Sooooo, this one was awkward. I have no idea if its backstory is accurate, but it certainly looks, smells, and tastes old. Unfortunately, I do not think that is necessarily a compliment. If this were a sheng, I would probably semi-appreciate this tea’s aroma and flavor profiles on some level, but this is an aged oolong. The odd, crudely layered aged, earthy aromas and flavors and the fruity, creamy, and floral characteristics just didn’t come together for me. At one point I even noted that this was like drinking wet dirt mixed with jam that had been sprayed with perfume. I have no clue how to rate this, but I did not like it. Unless you really dig old, musty smells and flavors or are just really curious about this oddity, you may want to move along.

Flavors: Blackberry, Broth, Caramel, Cream, Earth, Fruity, Hibiscus, Mineral, Tobacco, Vanilla, Vegetal, Wood

Boiling 5 g 4 OZ / 118 ML

Yeah, I won’t allow myself to (literally) buy into the stories and claims, either. The flavour profile indeed sounds very muddled.
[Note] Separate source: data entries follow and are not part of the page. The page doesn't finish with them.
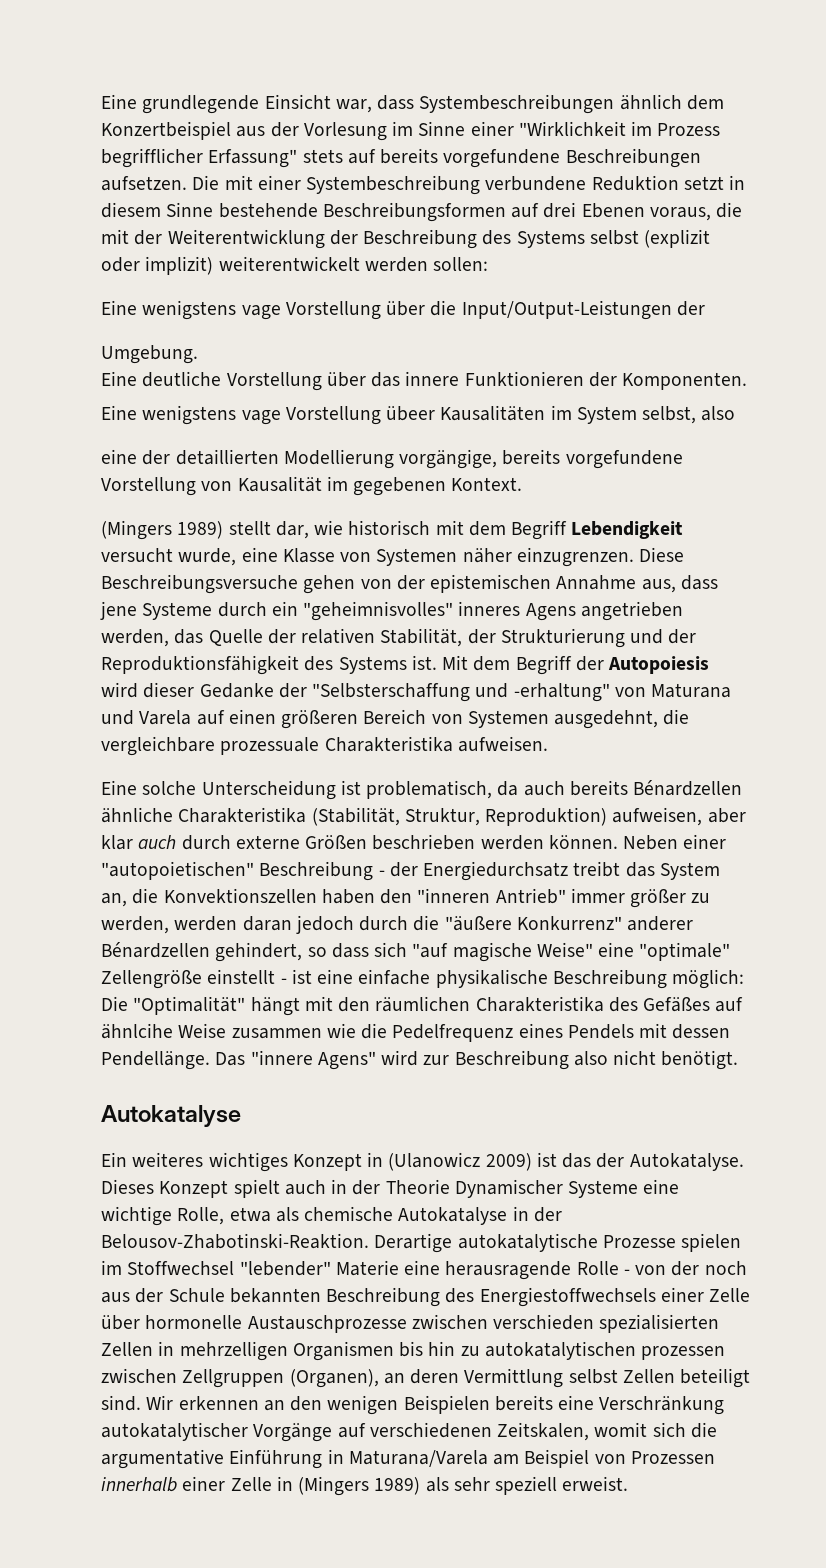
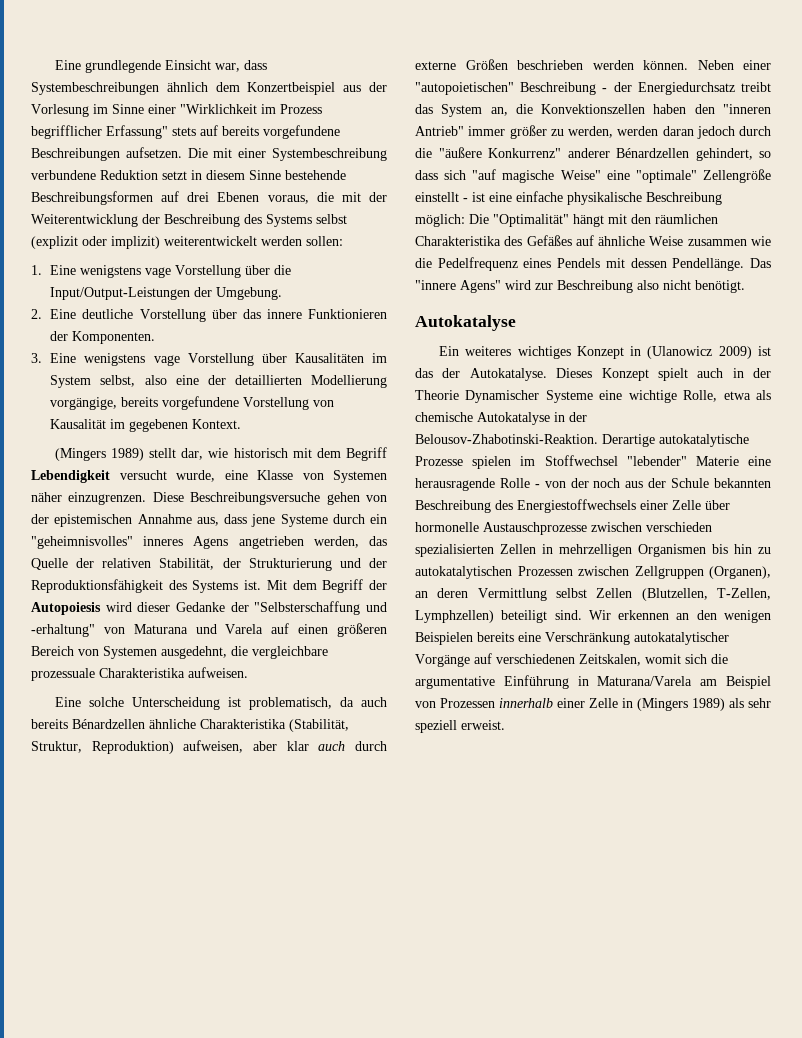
(489, 264) none -> [31,265,42,275] 1.
(705, 308) // -> (213, 292) none
(198, 354) none -> [31,309,42,319] 2.
[101,405,436,425] Eine wenigstens vage Vorstellung übeer -> [31,353,287,366] 3. Eine wenigstens vage Vorstellung über
(736, 413) // -> (167, 380) none
[101,1023,173,1039] ähnlcihe -> [598,236,646,246] ähnliche
[641,1346,726,1360] prozessen -> [517,566,573,576] Prozessen
(675, 1376) none -> [641,588,771,601] [415,610,494,623] (Blutzellen, T-Zellen, Lymphzellen)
Fjellrev, it’s weird. I know I’ve said it before, but sometimes I feel that aromas and flavors that may translate well in other parts of the world just don’t always go over with Westerners. I know I have tried several things in the past that are highly regarded in other parts of the world that I just didn’t get at all. What was such a turn-off for me here is that I did not feel the tea ever allowed me the opportunity to figure out how to take it. What I mean by that is I drink pu’erh and other post-fermented teas for the feel and oolong for the flavor. This didn’t taste or even smell good, but it lacked the oomph of a good pu’erh. From that perspective how doEs one evaluate this tea?


I guess that just shows how highly subjective this all is. To an extent, we simply cannot help how we have been conditioned.